- Aim of the exercise
Copy word for word the lines of the listing, starting at the line containing "scientific name: Pseudisothecium myosuroides" and ending at the line containing "order: Rodentia".

(Collected data)

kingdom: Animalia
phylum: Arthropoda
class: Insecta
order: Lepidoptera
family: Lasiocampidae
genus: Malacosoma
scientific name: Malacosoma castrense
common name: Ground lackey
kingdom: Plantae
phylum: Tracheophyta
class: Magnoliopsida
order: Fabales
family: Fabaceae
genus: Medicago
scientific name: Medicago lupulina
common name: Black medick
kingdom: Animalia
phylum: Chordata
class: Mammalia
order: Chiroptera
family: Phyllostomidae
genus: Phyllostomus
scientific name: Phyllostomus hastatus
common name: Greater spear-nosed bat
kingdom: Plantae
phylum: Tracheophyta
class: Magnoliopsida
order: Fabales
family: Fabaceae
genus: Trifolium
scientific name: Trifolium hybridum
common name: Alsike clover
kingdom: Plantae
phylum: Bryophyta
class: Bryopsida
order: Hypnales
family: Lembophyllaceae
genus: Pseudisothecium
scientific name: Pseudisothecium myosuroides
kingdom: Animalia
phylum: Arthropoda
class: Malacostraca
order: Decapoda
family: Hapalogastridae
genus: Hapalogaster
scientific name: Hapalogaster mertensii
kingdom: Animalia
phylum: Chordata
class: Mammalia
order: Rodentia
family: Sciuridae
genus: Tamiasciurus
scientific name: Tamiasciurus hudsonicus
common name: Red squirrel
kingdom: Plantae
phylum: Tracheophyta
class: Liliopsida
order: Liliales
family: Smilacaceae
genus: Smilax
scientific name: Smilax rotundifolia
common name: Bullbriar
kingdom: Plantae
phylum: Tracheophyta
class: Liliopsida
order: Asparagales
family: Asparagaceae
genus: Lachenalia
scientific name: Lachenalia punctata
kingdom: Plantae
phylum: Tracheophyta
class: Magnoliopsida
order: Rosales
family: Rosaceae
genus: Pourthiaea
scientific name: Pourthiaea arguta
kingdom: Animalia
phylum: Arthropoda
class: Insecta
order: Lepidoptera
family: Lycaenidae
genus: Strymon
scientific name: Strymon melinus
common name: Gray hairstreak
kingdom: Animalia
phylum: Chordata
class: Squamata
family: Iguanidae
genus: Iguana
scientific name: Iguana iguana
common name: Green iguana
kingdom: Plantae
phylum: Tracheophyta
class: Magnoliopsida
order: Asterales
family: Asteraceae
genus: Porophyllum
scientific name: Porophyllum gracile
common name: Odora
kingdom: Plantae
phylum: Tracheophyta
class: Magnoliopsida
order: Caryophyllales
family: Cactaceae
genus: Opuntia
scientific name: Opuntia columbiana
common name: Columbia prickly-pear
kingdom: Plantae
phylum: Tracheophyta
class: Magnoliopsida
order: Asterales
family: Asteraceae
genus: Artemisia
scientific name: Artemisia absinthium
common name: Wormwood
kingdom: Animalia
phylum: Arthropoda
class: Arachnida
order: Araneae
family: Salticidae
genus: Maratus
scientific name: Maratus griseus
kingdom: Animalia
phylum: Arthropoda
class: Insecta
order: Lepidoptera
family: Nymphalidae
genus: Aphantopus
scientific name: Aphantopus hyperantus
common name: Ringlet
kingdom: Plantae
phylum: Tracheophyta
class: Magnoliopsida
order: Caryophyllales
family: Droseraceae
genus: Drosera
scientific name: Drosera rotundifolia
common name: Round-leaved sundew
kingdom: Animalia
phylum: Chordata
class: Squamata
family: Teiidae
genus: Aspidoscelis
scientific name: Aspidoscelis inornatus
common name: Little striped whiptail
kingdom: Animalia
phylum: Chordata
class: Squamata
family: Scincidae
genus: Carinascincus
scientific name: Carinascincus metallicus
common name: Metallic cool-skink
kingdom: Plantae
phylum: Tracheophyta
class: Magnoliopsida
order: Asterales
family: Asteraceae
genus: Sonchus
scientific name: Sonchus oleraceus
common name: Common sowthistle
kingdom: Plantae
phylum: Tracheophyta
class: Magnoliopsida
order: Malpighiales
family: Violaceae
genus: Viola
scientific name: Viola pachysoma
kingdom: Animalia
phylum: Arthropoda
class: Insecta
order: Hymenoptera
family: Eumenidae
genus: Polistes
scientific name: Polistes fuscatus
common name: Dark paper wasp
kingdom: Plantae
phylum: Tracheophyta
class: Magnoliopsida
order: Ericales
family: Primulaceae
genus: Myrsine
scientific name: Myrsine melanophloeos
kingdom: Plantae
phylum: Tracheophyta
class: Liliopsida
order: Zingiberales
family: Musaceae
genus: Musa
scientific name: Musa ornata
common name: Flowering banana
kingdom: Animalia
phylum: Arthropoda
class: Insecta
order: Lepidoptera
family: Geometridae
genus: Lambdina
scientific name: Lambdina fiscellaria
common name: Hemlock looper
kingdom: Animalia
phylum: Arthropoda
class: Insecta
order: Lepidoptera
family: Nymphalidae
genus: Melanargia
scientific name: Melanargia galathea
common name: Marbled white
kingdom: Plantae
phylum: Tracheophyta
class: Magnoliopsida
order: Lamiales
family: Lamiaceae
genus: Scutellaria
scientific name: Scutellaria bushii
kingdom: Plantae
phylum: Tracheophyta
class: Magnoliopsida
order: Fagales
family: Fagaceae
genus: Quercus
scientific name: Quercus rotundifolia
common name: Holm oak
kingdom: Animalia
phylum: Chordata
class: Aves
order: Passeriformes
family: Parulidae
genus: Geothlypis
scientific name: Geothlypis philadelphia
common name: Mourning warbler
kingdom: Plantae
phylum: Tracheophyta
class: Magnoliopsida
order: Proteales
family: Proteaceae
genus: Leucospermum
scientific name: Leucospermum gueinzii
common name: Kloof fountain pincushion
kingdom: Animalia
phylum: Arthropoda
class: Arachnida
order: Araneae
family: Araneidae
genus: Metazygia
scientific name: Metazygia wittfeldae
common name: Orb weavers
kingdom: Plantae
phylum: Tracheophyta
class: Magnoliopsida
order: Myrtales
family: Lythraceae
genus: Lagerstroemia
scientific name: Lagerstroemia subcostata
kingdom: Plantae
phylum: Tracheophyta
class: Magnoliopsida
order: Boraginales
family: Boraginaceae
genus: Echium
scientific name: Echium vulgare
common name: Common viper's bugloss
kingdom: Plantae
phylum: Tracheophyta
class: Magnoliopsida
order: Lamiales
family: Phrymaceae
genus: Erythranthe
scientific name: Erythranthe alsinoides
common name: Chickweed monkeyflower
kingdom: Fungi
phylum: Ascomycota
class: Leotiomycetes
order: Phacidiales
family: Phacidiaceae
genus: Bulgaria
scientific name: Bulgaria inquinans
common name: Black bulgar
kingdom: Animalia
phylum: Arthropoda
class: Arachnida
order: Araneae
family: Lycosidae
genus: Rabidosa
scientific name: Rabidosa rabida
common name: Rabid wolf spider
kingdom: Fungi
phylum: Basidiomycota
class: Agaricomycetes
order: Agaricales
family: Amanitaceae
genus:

- Answer below
scientific name: Pseudisothecium myosuroides
kingdom: Animalia
phylum: Arthropoda
class: Malacostraca
order: Decapoda
family: Hapalogastridae
genus: Hapalogaster
scientific name: Hapalogaster mertensii
kingdom: Animalia
phylum: Chordata
class: Mammalia
order: Rodentia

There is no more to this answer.